Форма фактического доказательства такова: прежде всего, в наличности имеется сохранившийся до наших дней факт, видимый для наших глаз, слышимый для наших ушей и осязаемый для наших рук. Этот факт понятен не иначе, как при предположении другого, предшествующего ему во времени факта, который не может уже более быть нами воспринятым. Следовательно, когда-то был воспринимаем и этот предшествующий факт. Это правило — считать доказанным существование фактов прошлого лишь в той мере, в какой это безусловно необходимо для понимания еще существующего в данный момент факта — должно быть строго соблюдаемо; только рассудку, но отнюдь не фантазии, можно предоставлять роль в историческом доказательстве. Да и к чему нам определять и выводить факты прошлого подробнее, чем это необходимо для объяснения при их помощи современности? Во всякой науке, а особенно в истории, гораздо важнее точно знать, чего именно мы не знаем, чем заполнять пробелы догадками и вымыслами. Я читаю, например, сочинение, приписывающее себе происхождение от Цицерона и до сего времени действительно признававшееся по общему мнению за его произведение; это — факт настоящего времени. Факт прошлого, который необходимо косвенным образом вывести отсюда, таков: действительно ли это сочинение написано Цицероном, именно известным из прочих данных истории и точно определенным Цицероном? Я обращаюсь к заполняющему весь промежуток времени между Цицероном и мной ряду свидетелей; но я знаю, что здесь возможны заблуждение и обман, и само по себе это внешнее доказательство подлинности сочинения не есть решающее. Я обращаюсь поэтому к внутренним признакам: имеем ли мы здесь


145


язык и индивидуальный образ мышления человека, жившего в такое-то время, в таком-то общественном положении и в таких-то условиях? Если бы я пришел к утвердительному ответу на этот вопрос, доказательство было бы закончено; немыслимо, чтобы данное сочинение могло существовать в том виде, как оно существует, если бы его не написал Цицерон; именно он единственный человек, который мог так написать его; следовательно, он написал его.

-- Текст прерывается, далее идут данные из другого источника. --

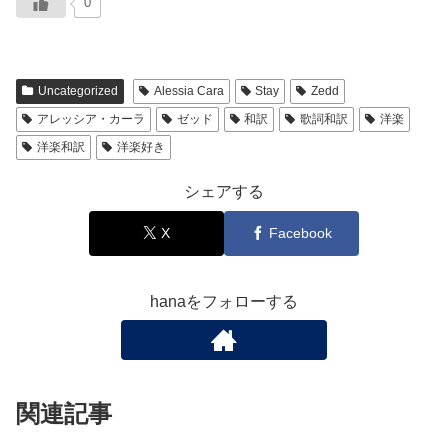
0
Uncategorized
Alessia Cara
Stay
Zedd
アレッシア・カーラ
ゼッド
和訳
歌詞和訳
洋楽
洋楽和訳
洋楽好き
シェアする
X
Facebook
hanaをフォローする
関連記事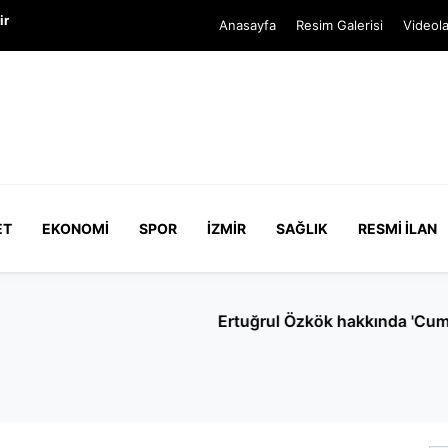
ir
Anasayfa
Resim Galerisi
Videola
ET
EKONOMI
SPOR
İZMIR
SAĞLIK
RESMI İLAN
Cumhurbaşkanı'na hakaret' soruşturması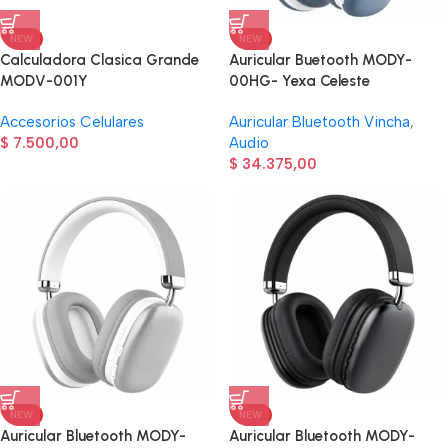
NEW
NEW
Calculadora Clasica Grande
Auricular Buetooth MODY-
MODV-001Y
00HG- Yexa Celeste
Accesorios Celulares
Auricular Bluetooth Vincha
,
$
7.500,00
Audio
$
34.375,00
NEW
NEW
Auricular Bluetooth MODY-
Auricular Bluetooth MODY-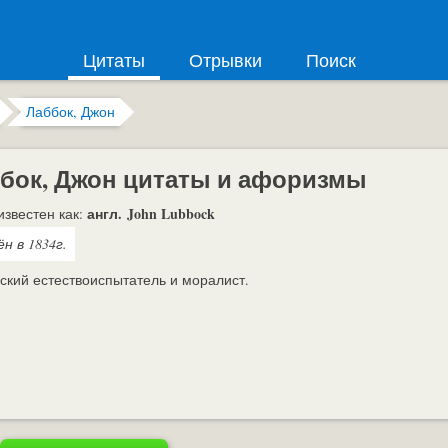
Цитаты
Отрывки
Поиск
Лаббок, Джон
бок, Джон цитаты и афоризмы
англ. John Lubbock
известен как:
н в 1834г.
ский естествоиспытатель и моралист.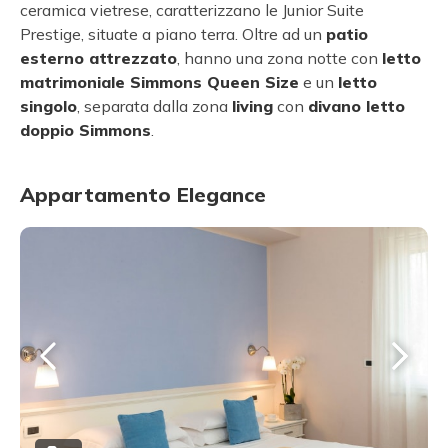
ceramica vietrese, caratterizzano le Junior Suite
Prestige, situate a piano terra. Oltre ad un
patio
esterno attrezzato
, hanno una zona notte con
letto
matrimoniale Simmons Queen Size
e un
letto
singolo
, separata dalla zona
living
con
divano letto
doppio Simmons
.
Appartamento Elegance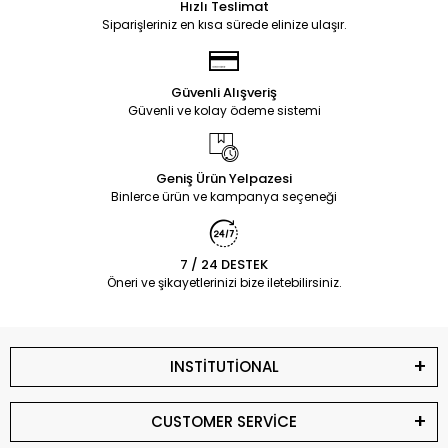
Hızlı Teslimat
Siparişleriniz en kısa sürede elinize ulaşır.
Güvenli Alışveriş
Güvenli ve kolay ödeme sistemi
Geniş Ürün Yelpazesi
Binlerce ürün ve kampanya seçeneği
7 / 24 DESTEK
Öneri ve şikayetlerinizi bize iletebilirsiniz.
INSTİTUTİONAL
CUSTOMER SERVİCE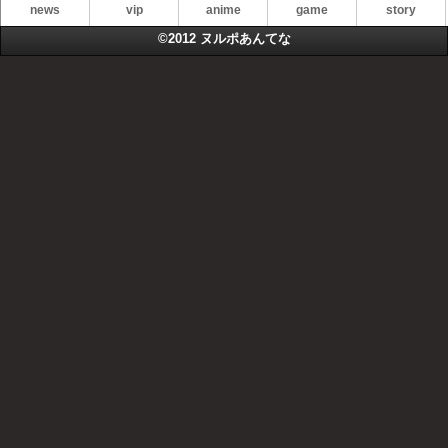
news
vip
anime
game
story
©2012
ヌルポあんてな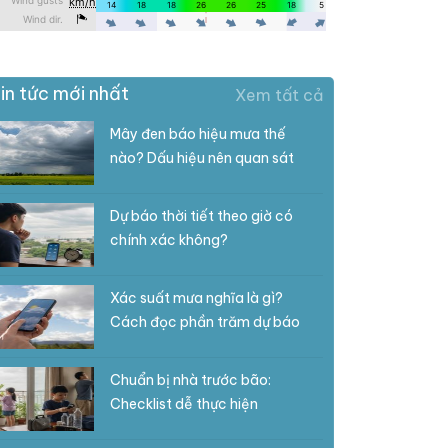
in tức mới nhất
Xem tất cả
Mây đen báo hiệu mưa thế
nào? Dấu hiệu nên quan sát
Dự báo thời tiết theo giờ có
chính xác không?
Xác suất mưa nghĩa là gì?
Cách đọc phần trăm dự báo
Chuẩn bị nhà trước bão:
Checklist dễ thực hiện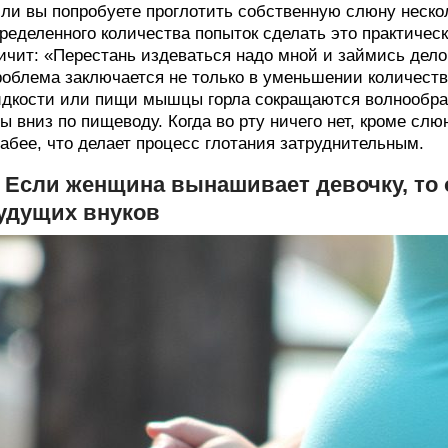
ли вы попробуете проглотить собственную слюну несколь
ределенного количества попыток сделать это практичес
ичит: «Перестань издеваться надо мной и займись дело
облема заключается не только в уменьшении количества
дкости или пищи мышцы горла сокращаются волнообразн
ы вниз по пищеводу. Когда во рту ничего нет, кроме слю
абее, что делает процесс глотания затруднительным.
. Если женщина вынашивает девочку, то
удущих внуков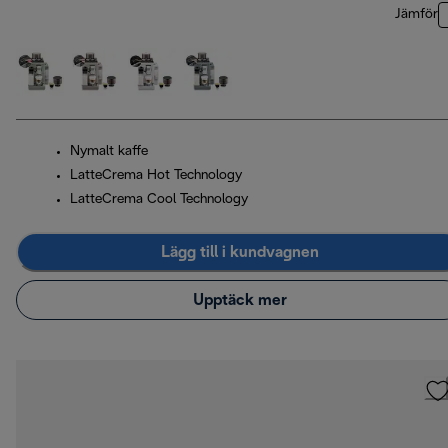
Jämför
Nymalt kaffe
LatteCrema Hot Technology
LatteCrema Cool Technology
Lägg till i kundvagnen
Upptäck mer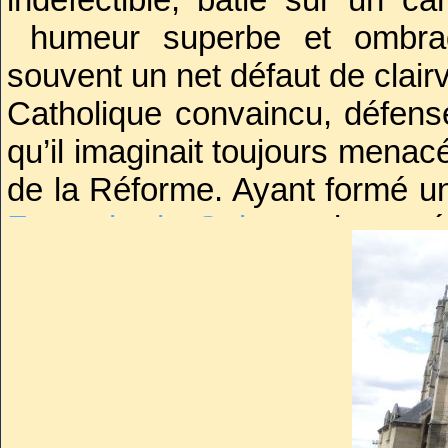
humeur superbe et ombr
souvent un net défaut de clai
Catholique convaincu, défense
qu’il imaginait toujours menac
de la Réforme. Ayant formé un
François de Guise
et le maré
paix il se rapprocha de son
Coligny
.
Immensément riche et puissant
sauvant de l'exécution plus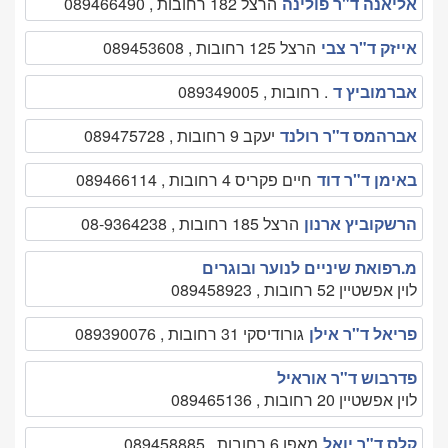
אליאנה ד"ר פולינה
הרצל 182 רחובות , 089466490
אייזק ד"ר צבי
הרצל 125 רחובות , 089453608
אברמוביץ ד
. רחובות , 089349005
אברהמס ד"ר רולנד
יעקב 9 רחובות , 089475728
באימן ד"ר דוד
חיים פקריס 4 רחובות , 089466114
הרשקוביץ ארנון
הרצל 185 רחובות , 08-9364238
מ.רפואת שיניים לנוער ובוגרים
לוין אפשטיין 52 רחובות , 089458923
פריאל ד"ר אילן
גורודיסקי 31 רחובות , 089390076
פדרבוש ד"ר אוראיל
לוין אפשטיין 20 רחובות , 089465136
קלס ד"ר יואל
מאפו 6 רחובות , 089458885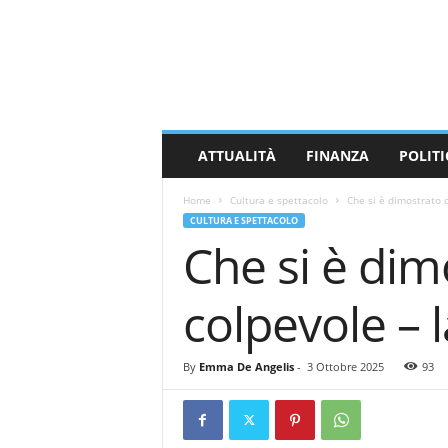
M
a
s
s
a
C
a
ATTUALITÀ
FINANZA
POLITI
r
r
Home
Cultura e spettacolo
Che si è dimostrato c
a
CULTURA E SPETTACOLO
r
Che si è dim
a
N
e
colpevole – 
w
s
By
Emma De Angelis
-
3 Ottobre 2025
93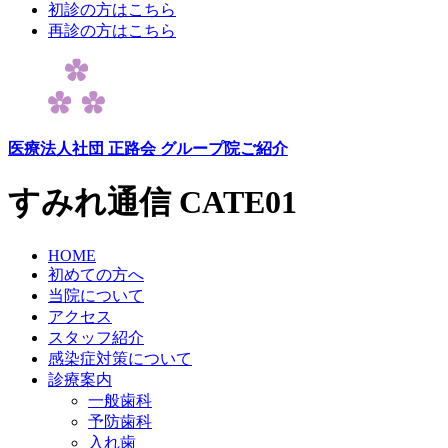
初診の方はこちら
再診の方はこちら
医療法人社団 正路会
グループ院ご紹介
すみれ通信
CATE01
HOME
初めての方へ
当院について
アクセス
スタッフ紹介
感染症対策について
診療案内
一般歯科
予防歯科
入れ歯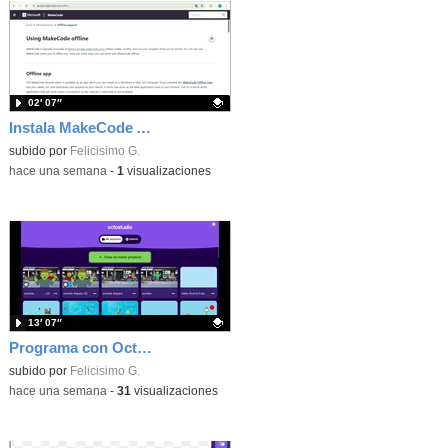
02′ 07″
Instala MakeCode Arcade offline para programar grandes juegos sin necesidad de Internet
Contenido educativo.
subido por
Felicisimo G.
-
hace una semana
-
1
visualizaciones
13′ 07″
Programa con OctoStudio, un juego de disparos contra Zombies con un cargador basado en el House of the dead
Contenido educativo.
subido por
Felicisimo G.
-
hace una semana
-
31
visualizaciones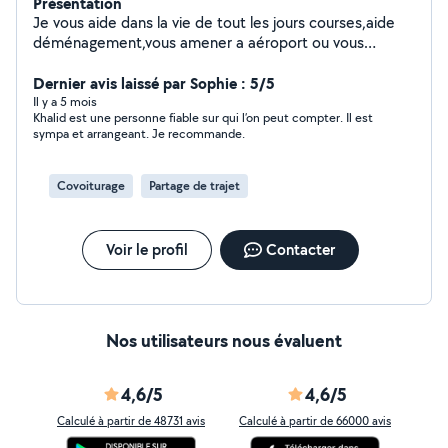
Présentation
Je vous aide dans la vie de tout les jours courses,aide
déménagement,vous amener a aéroport ou vous
ramener dans une autre ville ou autre
Dernier avis laissé par Sophie : 5/5
Il y a 5 mois
Khalid est une personne fiable sur qui l’on peut compter. Il est
sympa et arrangeant. Je recommande.
Covoiturage
Partage de trajet
Voir le profil
Contacter
Nos utilisateurs nous évaluent
4,6/5
4,6/5
Calculé à partir de 48731 avis
Calculé à partir de 66000 avis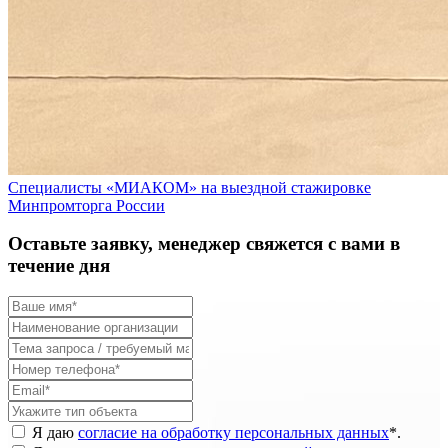
Специалисты «МИАКОМ» на выездной стажировке
Минпромторга России
Оставьте заявку, менеджер свяжется с вами в
течение дня
Я даю
согласие на обработку персональных данных
*
.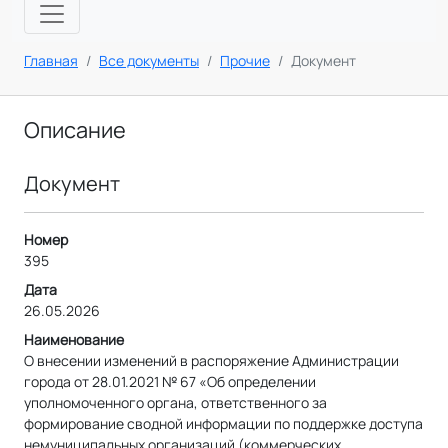
Главная
Все документы
Прочие
Документ
Описание
Документ
Номер
395
Дата
26.05.2026
Наименование
О внесении изменений в распоряжение Администрации
города от 28.01.2021 № 67 «Об определении
уполномоченного органа, ответственного за
формирование сводной информации по поддержке доступа
немуниципальных организаций (коммерческих,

Другой случай. Я читаю первые главы так называемой первой книги Моисея и, предположим, действительно понимаю их Моисей ли составил их или же (так как приписывать это Моисею невозможно по внутренним основаниям) он только записал их по устным преданиям и ввел в свое собрание, или же это сделано было Ездрой или даже кем-нибудь другим еще позднее, — все это не представляет здесь для меня никакого значения. В данном случае меня не интересует даже и то, существовали ли когда-нибудь Моисей или Ездра, для меня неважно знать и то, каким образом сохранились данные главы, — по счастью они дошли до нас, и этого достаточно. Из их содержания я усматриваю, что здесь дан миф о нормальном народе, противополагаемом другому народу, созданному из персти земной, о религии нормального народа, о его рассеянии и о возникновении культа Иеговы, среди народа которого вновь предстоит явиться первичной религии нормального народа, долженствующей распространиться отсюда по всему миру. Из этого содержания мифа я заключаю, что последний должен быть древнее всякой истории, ибо с самого начала истории до Иисуса не было ни одного человека, который был бы способен хотя бы понять этот миф (не говоря уже о том, чтобы выдумать его), и, помимо этого, он встречается у всех народов в качестве мифического начала их истории, только в более баснословном в чувственном извращении. Существование этого мифа ранее всякой другой истории есть первый факт истории и подлинное ее начало, именно поэтому необъяснимое каким-нибудь более ранним фактом; содержание этого мифа есть не история, а философема, обязательная для всякого лишь настолько, насколько она подтверждается его собственным философствованием.